Depuis le début, Syntax se lit comme un programme. Ordre 1, 2, 3. Une forme, puis une autre, chacune avec sa conséquence. J’ai toujours dit : ce langage vient du BASIC, il s’exécute vraiment. C’était vrai. C’était même ma fierté.
Puis j’ai autorisé le trait. Une seule condition : qu’il coupe une forme fermée. Un cercle, un triangle, un carré. Jamais dans le vide.
Avec une limite. Le trait ne peut pas couper une forme instanciée. Une instance appartient à une classe, elle est liée aux autres. La trancher romprait ce lien, ou l’imposerait à toutes. Le trait ne coupe donc que le libre, ce qui n’appartient encore à aucune classe.
Et là quelque chose se déplace. Le trait n’arrive pas après. Il traverse ce qui est déjà posé. Ce n’est plus « ligne 10, ligne 20 ». C’est une relation dans l’espace, pas une étape dans le temps. Un code, au sens strict, ne sait pas faire ce geste sans coordonnées, sans détour.
Alors la question monte, et je préfère la laisser ouverte plutôt que de la refermer trop vite.
Est-ce que Syntax a besoin de rester traduisible en code ?

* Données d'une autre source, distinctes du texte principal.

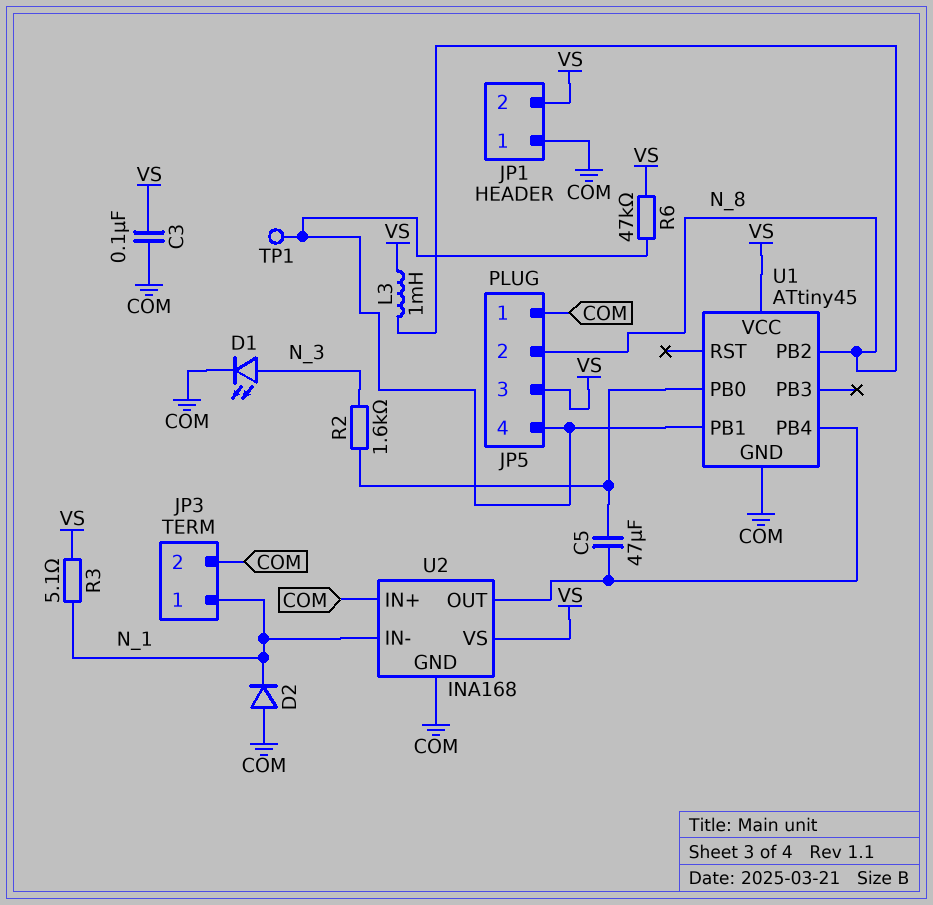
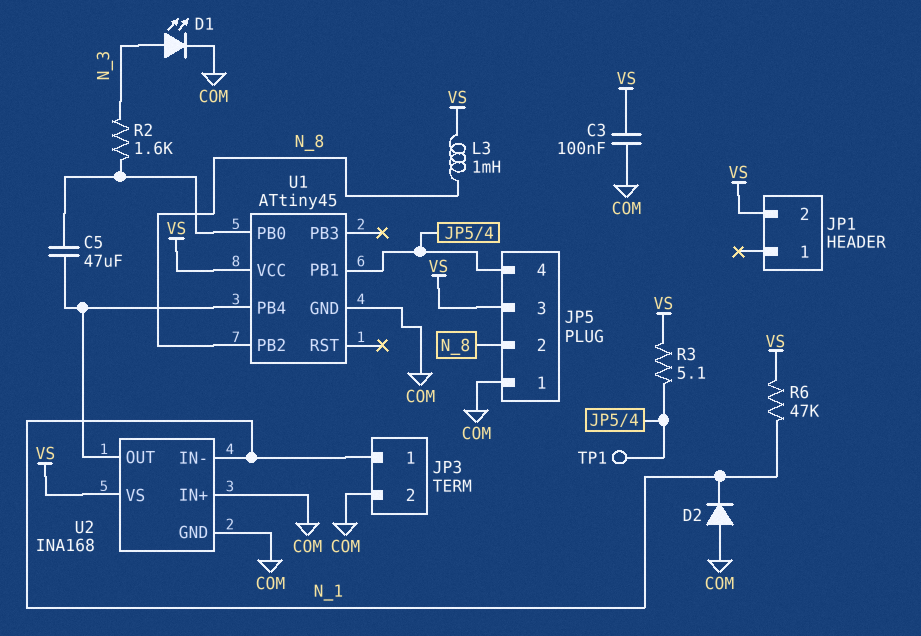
JP1 pin 1: COM -> none
R3: 5.1 (N_1, VS) -> 5.1 (JP5/4, VS)
R6: 47k (JP5/4, VS) -> 47k (N_1, VS)

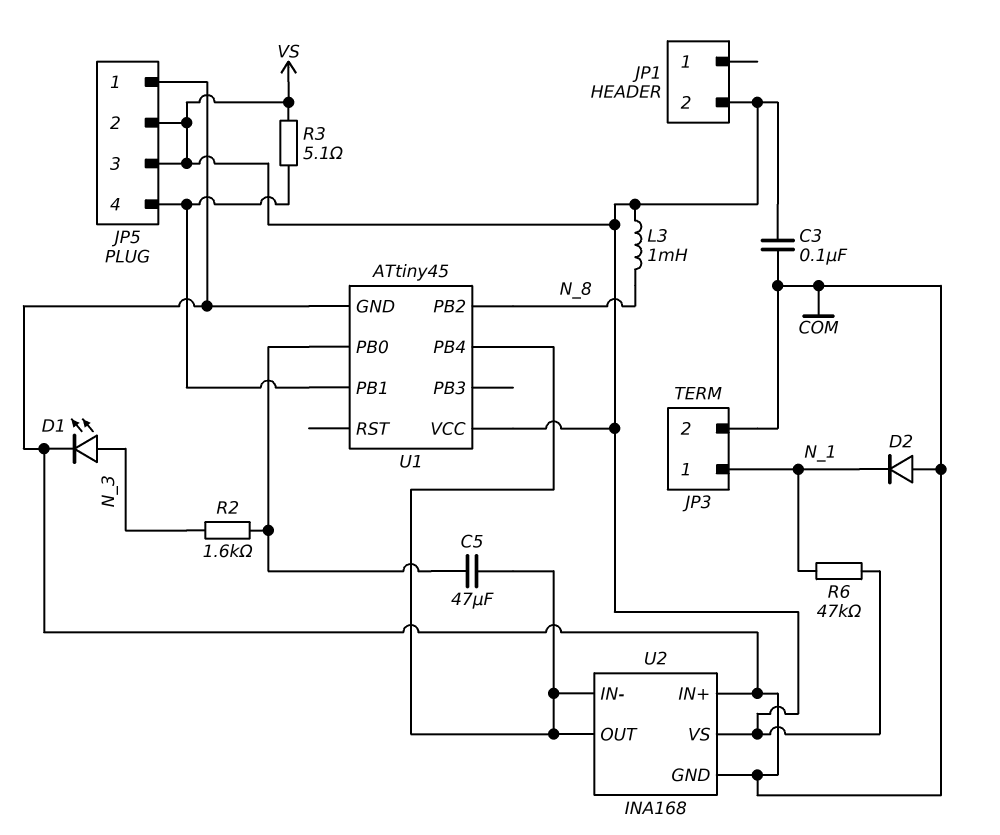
JP5 pin 2: N_8 -> VS
TP1: test point (JP5/4) -> none
U2 pin IN-: N_1 -> U1/PB4

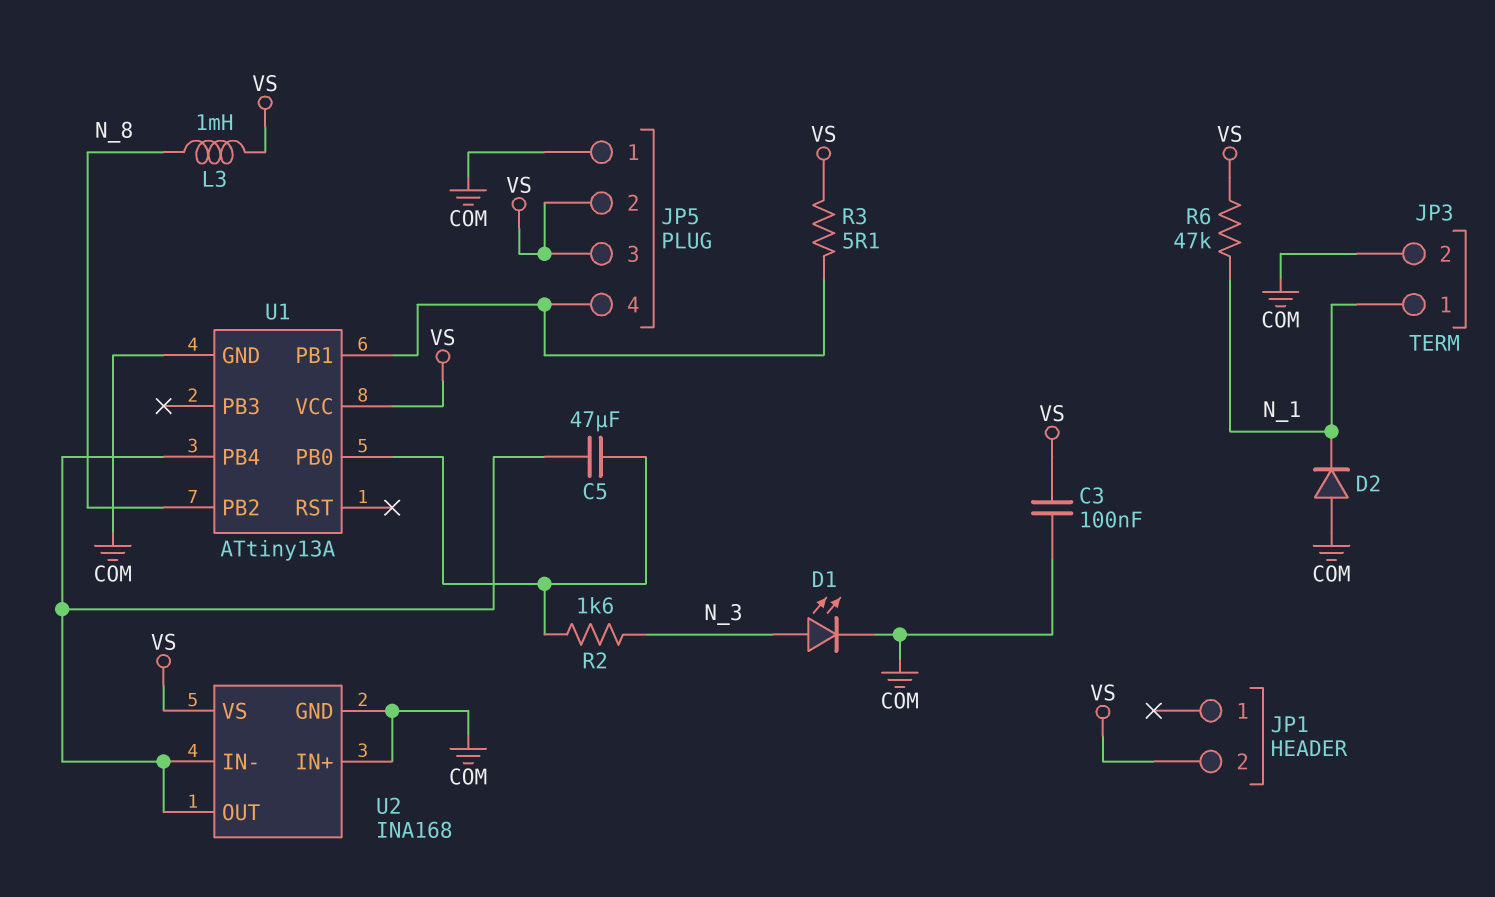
U1: ATtiny45 -> ATtiny13A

Je me demande si l’exécution n’était pas une peau. La forme héritée de mes onze ans, du VIC-20, de la première ligne tapée dans la cave. Une manière de me rassurer : tant que ça s’exécute, ça ne triche pas. Mais ce qui fait Syntax, est-ce vraiment la séquence ? Ou est-ce la règle – le fait que rien n’apparaisse sans raison ?

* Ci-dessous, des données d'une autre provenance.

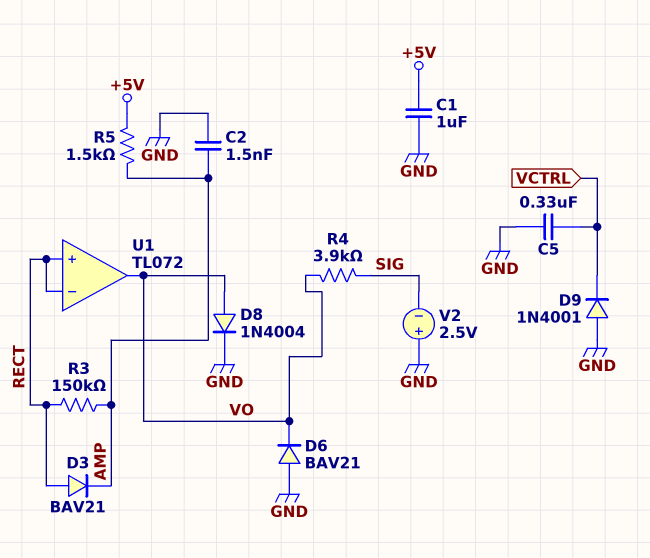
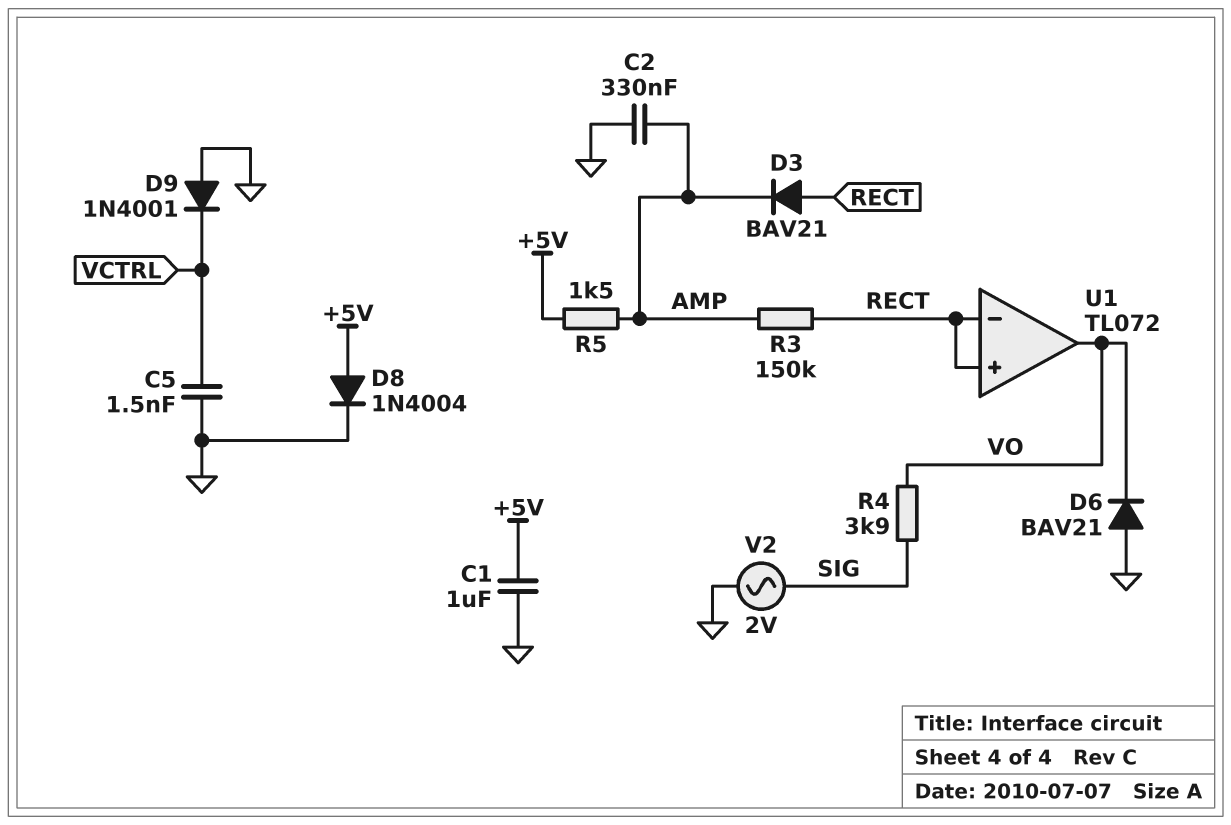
C2: 1.5nF (AMP, GND) -> 330nF (AMP, GND)
C5: 330nF (GND, VCTRL) -> 1.5nF (GND, VCTRL)
D8: diode 1N4004 (A VO, K GND) -> diode 1N4004 (A +5V, K GND)
V2: 2.5V (plus GND, minus SIG) -> AC 2V (GND, SIG)

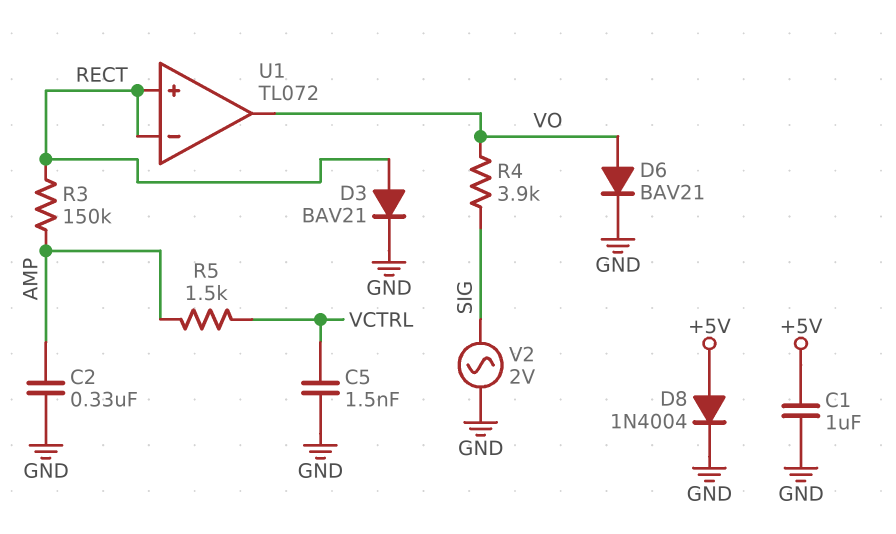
D3: diode BAV21 (A RECT, K AMP) -> diode BAV21 (A RECT, K GND)
D6: diode BAV21 (A GND, K VO) -> diode BAV21 (A VO, K GND)
D9: diode 1N4001 (A GND, K VCTRL) -> none
R5: 1.5k (+5V, AMP) -> 1.5k (AMP, VCTRL)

Le trait respecte la règle. Il n’existe que s’il coupe une forme, et jamais une forme liée à une classe. La contrainte reste entière. C’est seulement la lecture qui change : elle passe du temps à l’espace.

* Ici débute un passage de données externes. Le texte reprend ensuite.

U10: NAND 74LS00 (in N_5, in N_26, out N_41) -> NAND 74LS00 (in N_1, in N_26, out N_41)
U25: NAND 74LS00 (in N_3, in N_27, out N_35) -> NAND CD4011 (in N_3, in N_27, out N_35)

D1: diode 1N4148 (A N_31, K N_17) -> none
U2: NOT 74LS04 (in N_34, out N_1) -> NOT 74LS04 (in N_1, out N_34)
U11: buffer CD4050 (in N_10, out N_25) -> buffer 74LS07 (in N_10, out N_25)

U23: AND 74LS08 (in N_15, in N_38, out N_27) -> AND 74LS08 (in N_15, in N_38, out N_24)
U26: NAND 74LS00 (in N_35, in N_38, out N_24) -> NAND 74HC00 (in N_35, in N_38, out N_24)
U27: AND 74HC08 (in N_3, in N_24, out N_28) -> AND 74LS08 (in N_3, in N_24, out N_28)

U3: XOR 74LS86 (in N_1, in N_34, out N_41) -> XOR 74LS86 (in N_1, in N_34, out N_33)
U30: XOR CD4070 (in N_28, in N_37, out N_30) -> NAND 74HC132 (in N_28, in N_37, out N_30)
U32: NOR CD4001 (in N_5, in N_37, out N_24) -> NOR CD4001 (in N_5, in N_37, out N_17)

Reste la vraie interrogation, celle que je garde pour la fin parce que je n’ai pas la réponse.
Une œuvre Syntax doit-elle se lire sans avoir à la retraduire en code ? Si le regard sent qu’il y a un ordre, une logique, une intention réglée, même sans savoir décoder, alors le code n’était qu’un échafaudage. On peut le retirer.
Mais si je dois expliquer pour qu’on comprenne, alors je n’ai pas fait un langage. J’ai fait un dessin que je justifie.
Je ne sais pas encore de quel côté penche Syntax. C’est peut-être ça, le trait : le moment où le langage cesse de vouloir prouver qu’il est un code, et commence à se lire seul.